* _Set task_:
Extend the forum thread about the Zigbee coordinator losing track of end devices that switch parents, starting right after its last post.

-- begin Text block --

Some of my enddevices (hue motion sensor/dimmer switch) are frequently loosing connection. Did some sniffing, seems it is a shepherd (or firmware) issue. It seems, some required route requests are missing.
Hue enddevices seem to switch there parent frequently. All fine so far, if change is noticed by coordinator.
The problem is, shepherd seems not to handle "lazy" route updates, means if "parent switch" message got lost (due to weak link or what ever). Coordinator seems not to handle this correctly.
Here the example:
Device's 0xf0ce (blue) first parent was 0x35a3 (red). This is the parent, coordinator has in its routing table.
Then blue changed its parent to 0xbb5e (green)
but coordinator (CO) missed this change! (still valid scenario)
This is the result:

blue sends a request to CO (destination broadcast), through it's parent green (wpan layer). green forwards to CO. CO responds (destination blue), but sends packet to wrong/old parent red!
old parent red replies with Source Route Failure, since it does not "own" the child anymore
CO should search for the new parent of blue after it received a "Source Route Failure" (using "Route Request"). But it does not, so all following request are failing. Also all request, initiated by CO are failing permanently.
Workarround:
If I restart and replug CC2531, the first interaction with blue is expected "Route Request".

New parent green replies, CO knows correct parent now, "Read Attribute" request is send to correct parent and successfull delivered. Device working again.
My bulbs are still connected to normal light switch. Sometimes someone is switching accidentaly, so my routers may be offline and motion sensor is forced to search a new parent.
latest github ioBroker adapter (should be same for zigbee2mqtt)
CC2531_MAX_STABILITY_20190315
(there is no "Issues" enabled in forked shepherd repository, that's why I placed it here)
I think this happens because the routes are never expired by the coordinator (https://github.com/Koenkk/Z-Stack-firmware/blob/master/coordinator/firmware.patch#L246). Could you compile a new firmware with #define SRC_RTG_EXPIRY_TIME 255?
I'm currently working on some Z-Stack 3 firmware so I will also take this into account.
I tried to compile, but Workbench it gives me following error after buildAll:
Error[e104]: Failed to fit all segments into specified ranges. Problem discovered in segment XDATA_N. Unable to place 2 block(s) (0x200 byte(s) total) in 0x1aa byte(s) of memory. The problem occurred while processing the segment placement command
"-P(XDATA)XDATA_N=_XDATA_START-_XDATA_END", where at the moment of placement the available memory ranges were "XDATA:1d56-1eff"
Error while running Linker
Any suggests?
git patch applied (some whitespace errors)
CC2531-ProdHex
FIRMWARE_CC2531
FIRMWARE_MAX_STABILITY
can you recude the maxmemheap by 150?

-- end Text block --
-- begin Dataset content --

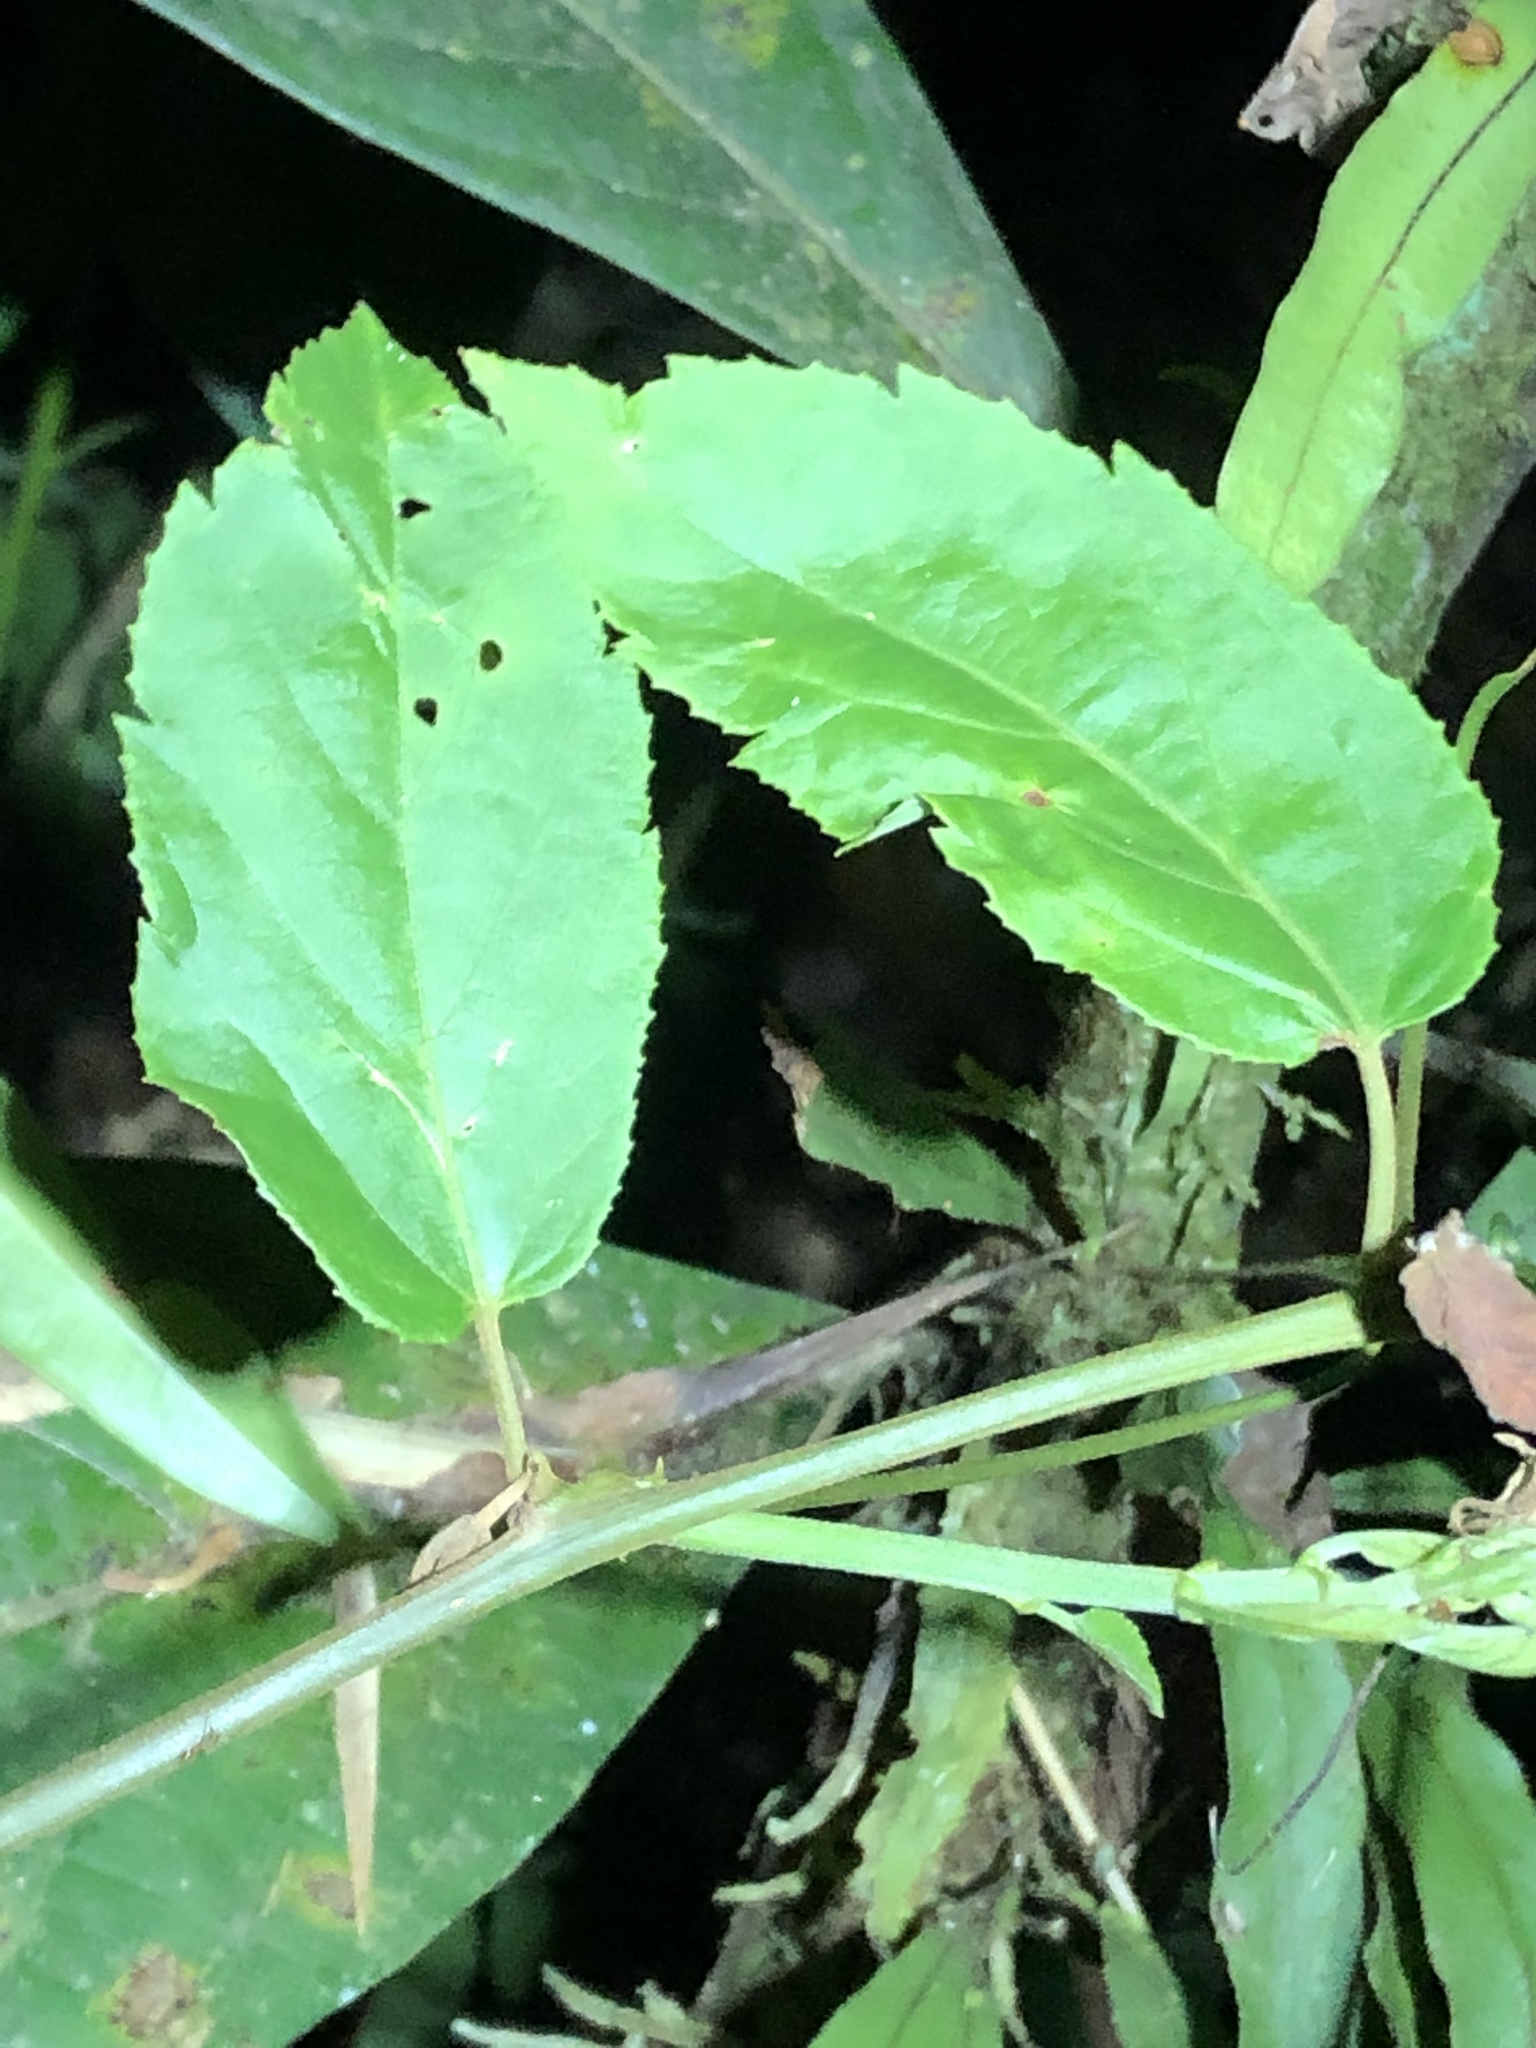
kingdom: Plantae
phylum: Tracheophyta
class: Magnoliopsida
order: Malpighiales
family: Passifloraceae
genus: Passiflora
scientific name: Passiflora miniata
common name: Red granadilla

-- end Dataset content --
-- begin Dataset content --

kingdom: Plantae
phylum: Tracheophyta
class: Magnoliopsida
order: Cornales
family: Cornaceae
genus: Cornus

-- end Dataset content --
-- begin Dataset content --

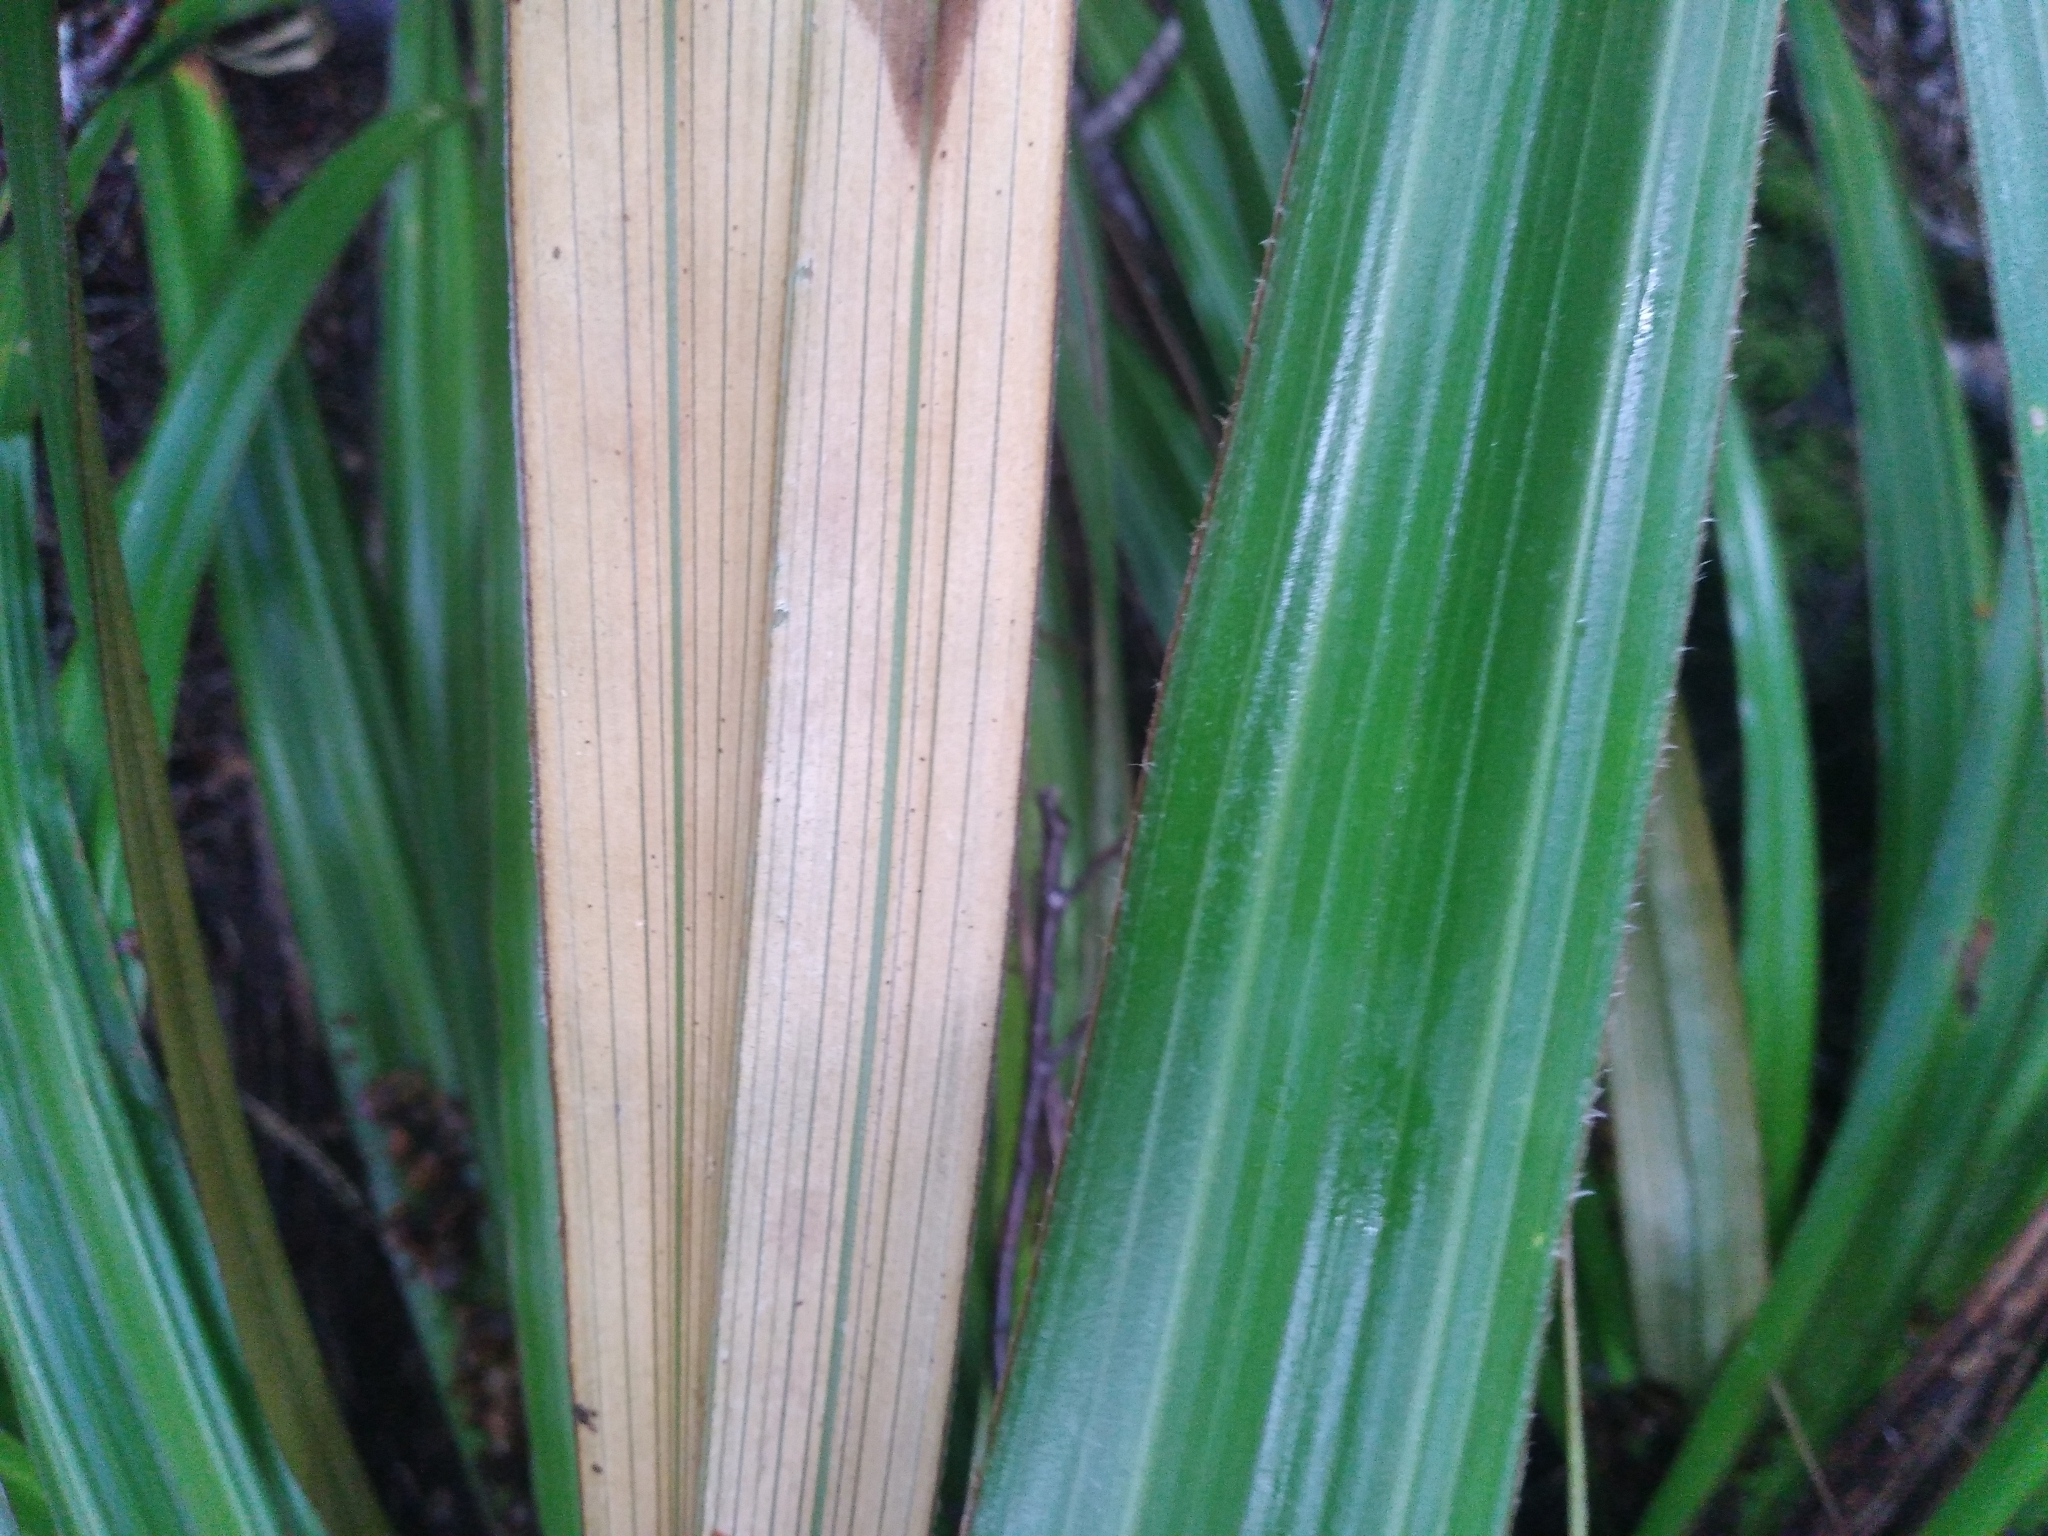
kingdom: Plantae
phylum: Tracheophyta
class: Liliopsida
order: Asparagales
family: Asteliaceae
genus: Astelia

-- end Dataset content --

* _Response to the task_:
Seems to help. Thanks.
Now I get"znp.js not found" at "Perform Post-Build Action"
Strange, is the .hex created?
No.
But znp.js exists in ZNP\CC253x\tools.
Hoped you had this error before already ;-)
Compile working now.
I move the Z-Stack..1.2.2.a... folder to root of drive C and renamed it to a short name. That way it worked.
It seems Xiaomi end devices show the same behavior. I keep loosing some of my sensors on regular base. I can reset them so they work for some time, but eventually they will lose their route and are unreachable. @allofmex Did the adjusted firmware solve your issue?
Didn't had much time to test yet. But I don't see much change as of now :-(
Tried SRC_RTG_EXPIRY_TIME = 255 and 2, also CONCENTRATOR_ROUTE_CACHE FALSE
Looks same as before, Sensor works some time, then it changes parent (rejoin request/response), then Device Announcement.
Next is Network Address Request, but Coordinators Network Address Response fails, because it uses wrong/old parent.
It follows permanent Network Address Request/Failed Response. No Route requests visible.
Feels for me that SRC_RTG_EXPIRY_TIME just means, the route entry is marked as "expired" and may be garbaged if route count exceeds MAX_RTG_SRC_ENTRIES. But it seems not to trigger a new route request.
Is there anywere a COMPLETE summary of all the possible compiler options?
I found Breakingthe 400-NodeZigBee NetworkBarrier, but thats not the complete list.
Got my network 99% stable now, but it's more a workaround than a solution :-(
Am using this firmware settings
#define MAXMEMHEAP 3229
...
#define CONCENTRATOR_ENABLE TRUE
#define CONCENTRATOR_ROUTE_CACHE FALSE
#define CONCENTRATOR_DISCOVERY_TIME 120
#define MAX_RTG_SRC_ENTRIES 1
#define SRC_RTG_EXPIRY_TIME 2
#undef MAX_RTG_ENTRIES
#define MAX_RTG_ENTRIES 4
#undef ROUTE_EXPIRY_TIME
#define ROUTE_EXPIRY_TIME 2
Summary:
Disadvantage:
Explanation:
There are 2 different routing tables used in firmware
MAX_RTG_ENTRIES
is standard table, created by CO broadcasting to all end devices, every router forwards any broadcast to all its siblings, the shortest route to devices gets selected.
-> Causes a lot of network traffic
MAX_RTG_SRC_ENTRIES
is a second table (source routing), the enddevice sends a route record message. While this is traveling through the mesh, all used router add there address to the message. When it arrives at coordinator, the message contains a valid route.
-> More efficient, only one message needed to get a route.
As i read in docu, coordinator first look in MAX_RTG_ENTRIES table, then in MAX_RTG_SRC_ENTRIES for a route. If nothing found it does the broadcast route query to find a route for MAX_RTG_ENTRIES list.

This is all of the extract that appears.